Нам не вспомнить, зачем в ночах Появились они из детства, Отягчая плечей размах, Точно призрачное наследство. Потаённей соседства птиц, Засыпавших в кустах и кронах, Белизна изумлённых лиц Отражалась в очах влюблённых. И на платьях, жасминно-бел, Цвет неистовей пел в объятьях, Чем представить восторг умел, Захлебнувшийся в восприятьях. Смысл событий и суть вещей Открывались во мгле кромешной, Где поспешность была плащей Неизбежней любви прибрежной. Восставали за валом вал, Исступлённее мела в черни, — Там на воле давали бал, Домогались земли дочерней. В море гул оставался цел, На земле исцеленья ждали — И тогда я взглянуть посмел На открытую сцену дали. Там сверкала призывов тьма И мерцала надежд армада — И сводили меня с ума Светляки на подмостках сада.
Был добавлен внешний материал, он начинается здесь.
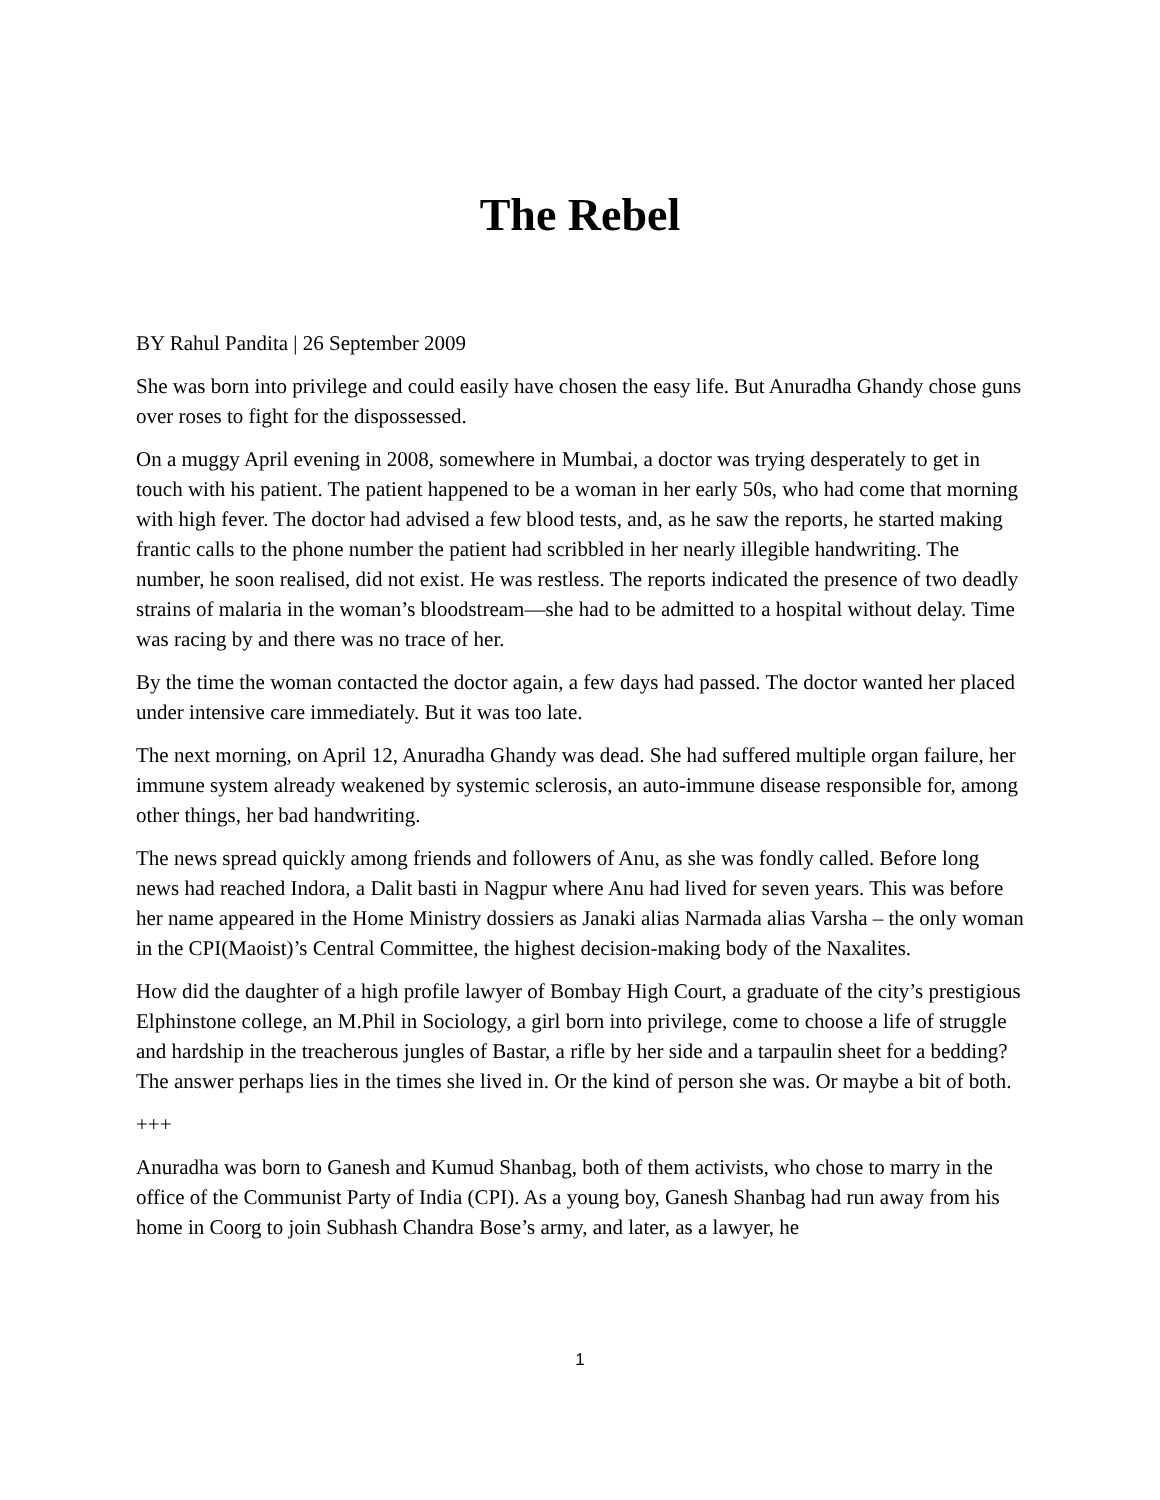The Rebel
BY Rahul Pandita | 26 September 2009
She was born into privilege and could easily have chosen the easy life. But Anuradha Ghandy chose guns over roses to fight for the dispossessed.
On a muggy April evening in 2008, somewhere in Mumbai, a doctor was trying desperately to get in touch with his patient. The patient happened to be a woman in her early 50s, who had come that morning with high fever. The doctor had advised a few blood tests, and, as he saw the reports, he started making frantic calls to the phone number the patient had scribbled in her nearly illegible handwriting. The number, he soon realised, did not exist. He was restless. The reports indicated the presence of two deadly strains of malaria in the woman’s bloodstream—she had to be admitted to a hospital without delay. Time was racing by and there was no trace of her.
By the time the woman contacted the doctor again, a few days had passed. The doctor wanted her placed under intensive care immediately. But it was too late.
The next morning, on April 12, Anuradha Ghandy was dead. She had suffered multiple organ failure, her immune system already weakened by systemic sclerosis, an auto-immune disease responsible for, among other things, her bad handwriting.
The news spread quickly among friends and followers of Anu, as she was fondly called. Before long news had reached Indora, a Dalit basti in Nagpur where Anu had lived for seven years. This was before her name appeared in the Home Ministry dossiers as Janaki alias Narmada alias Varsha – the only woman in the CPI(Maoist)’s Central Committee, the highest decision-making body of the Naxalites.
How did the daughter of a high profile lawyer of Bombay High Court, a graduate of the city’s prestigious Elphinstone college, an M.Phil in Sociology, a girl born into privilege, come to choose a life of struggle and hardship in the treacherous jungles of Bastar, a rifle by her side and a tarpaulin sheet for a bedding? The answer perhaps lies in the times she lived in. Or the kind of person she was. Or maybe a bit of both.
+++
Anuradha was born to Ganesh and Kumud Shanbag, both of them activists, who chose to marry in the office of the Communist Party of India (CPI). As a young boy, Ganesh Shanbag had run away from his home in Coorg to join Subhash Chandra Bose’s army, and later, as a lawyer, he
1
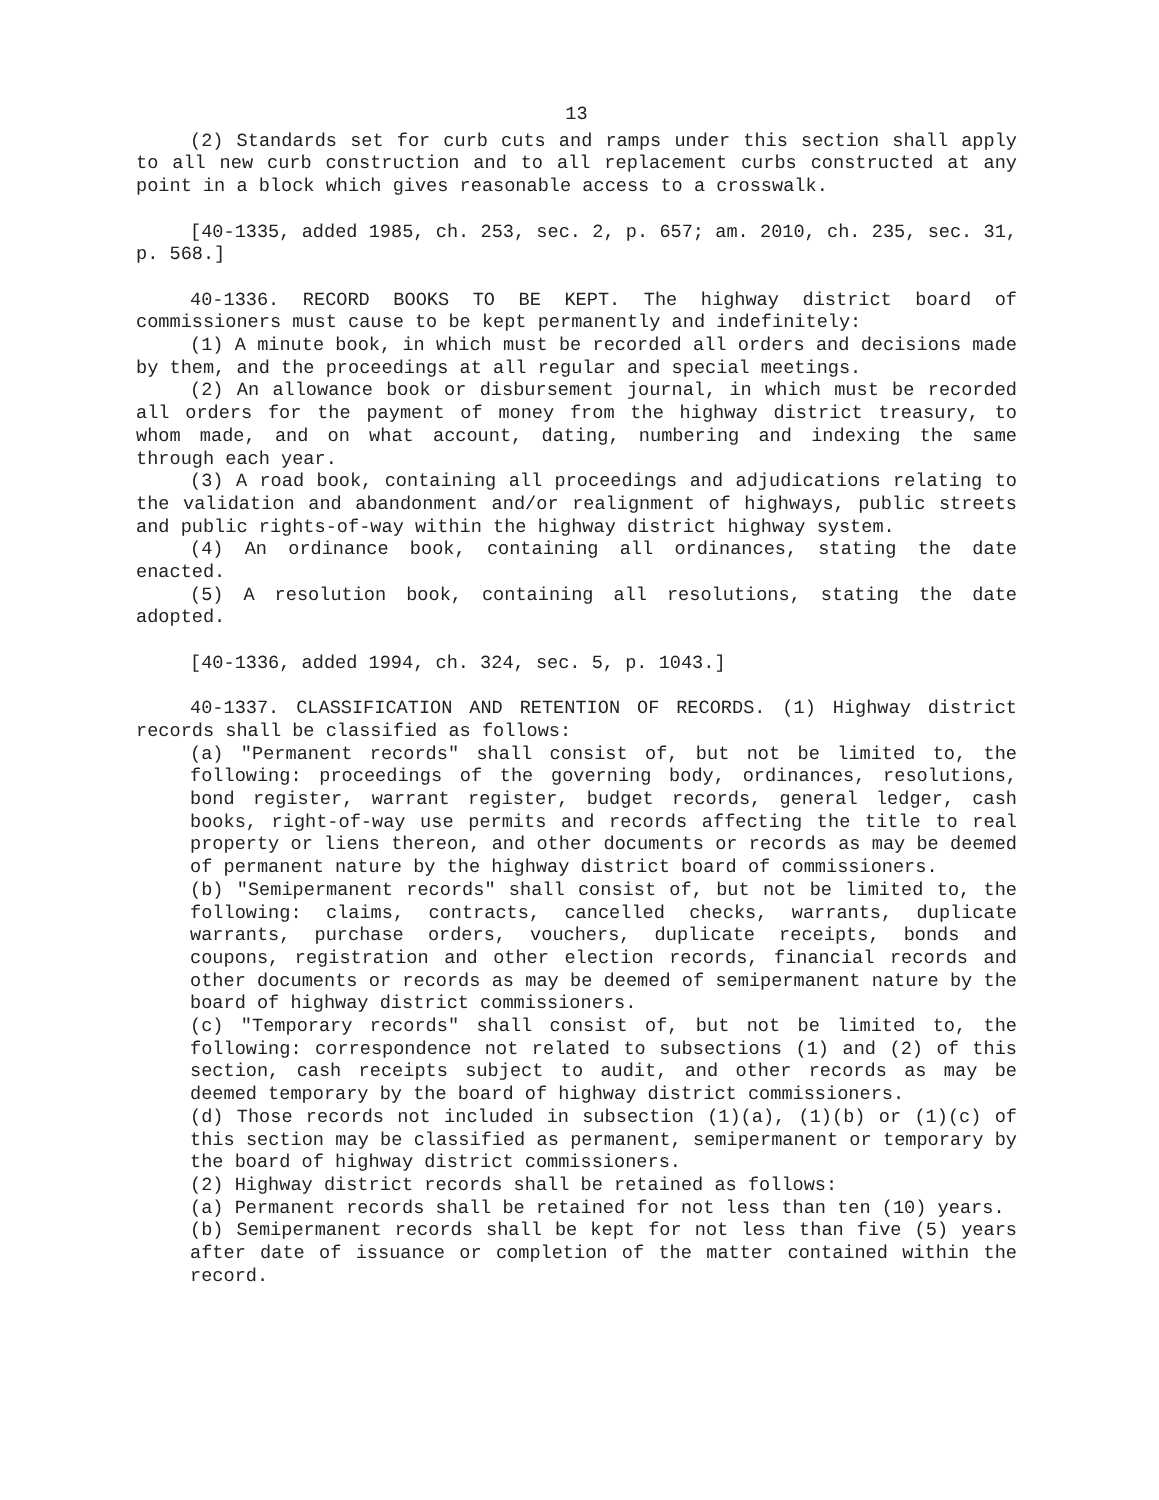13
(2) Standards set for curb cuts and ramps under this section shall apply to all new curb construction and to all replacement curbs constructed at any point in a block which gives reasonable access to a crosswalk.
[40-1335, added 1985, ch. 253, sec. 2, p. 657; am. 2010, ch. 235, sec. 31, p. 568.]
40-1336. RECORD BOOKS TO BE KEPT. The highway district board of commissioners must cause to be kept permanently and indefinitely:
(1) A minute book, in which must be recorded all orders and decisions made by them, and the proceedings at all regular and special meetings.
(2) An allowance book or disbursement journal, in which must be recorded all orders for the payment of money from the highway district treasury, to whom made, and on what account, dating, numbering and indexing the same through each year.
(3) A road book, containing all proceedings and adjudications relating to the validation and abandonment and/or realignment of highways, public streets and public rights-of-way within the highway district highway system.
(4) An ordinance book, containing all ordinances, stating the date enacted.
(5) A resolution book, containing all resolutions, stating the date adopted.
[40-1336, added 1994, ch. 324, sec. 5, p. 1043.]
40-1337. CLASSIFICATION AND RETENTION OF RECORDS. (1) Highway district records shall be classified as follows:
(a) "Permanent records" shall consist of, but not be limited to, the following: proceedings of the governing body, ordinances, resolutions, bond register, warrant register, budget records, general ledger, cash books, right-of-way use permits and records affecting the title to real property or liens thereon, and other documents or records as may be deemed of permanent nature by the highway district board of commissioners.
(b) "Semipermanent records" shall consist of, but not be limited to, the following: claims, contracts, cancelled checks, warrants, duplicate warrants, purchase orders, vouchers, duplicate receipts, bonds and coupons, registration and other election records, financial records and other documents or records as may be deemed of semipermanent nature by the board of highway district commissioners.
(c) "Temporary records" shall consist of, but not be limited to, the following: correspondence not related to subsections (1) and (2) of this section, cash receipts subject to audit, and other records as may be deemed temporary by the board of highway district commissioners.
(d) Those records not included in subsection (1)(a), (1)(b) or (1)(c) of this section may be classified as permanent, semipermanent or temporary by the board of highway district commissioners.
(2) Highway district records shall be retained as follows:
(a) Permanent records shall be retained for not less than ten (10) years.
(b) Semipermanent records shall be kept for not less than five (5) years after date of issuance or completion of the matter contained within the record.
Их теперь не найти нигде — Заблудившись в иных канунах, Топят девы в ночной воде Ярый воск отражений лунных.

 

Вечерняя заря

Где ночь встаёт на стогнах ноября И есть ещё дыханье в мире этом, Горит она, вечерняя заря, Колеблемым дарованная светом. Нет возраста тебе, святая дрожь, Затронувшая сердце и ресницы, — Не часто ты рождаешься – и всё ж Так просто не уходишь со страницы. Коснулось наконец-то и тебя Вторженье жертвенного зова, Чтоб жил ещё, сгорая и любя, В стихии горестного слова. Заря вечерняя! – за что же мне тогда Во имя верности ты днесь уже открылась, Чтоб крылья не сложившая звезда Как птица в небе появилась? За что, тобою полон и ведом, Куда лишь Ангелы да праведники вхожи, Иду негаданно в тумане золотом, Биенье тайны растревожа? И чашу полную без робости беру, Скорбей и радостей вмещающую диво, — Един Господь – а с Ним я не умру, Заря вечерняя, ровесница порыва.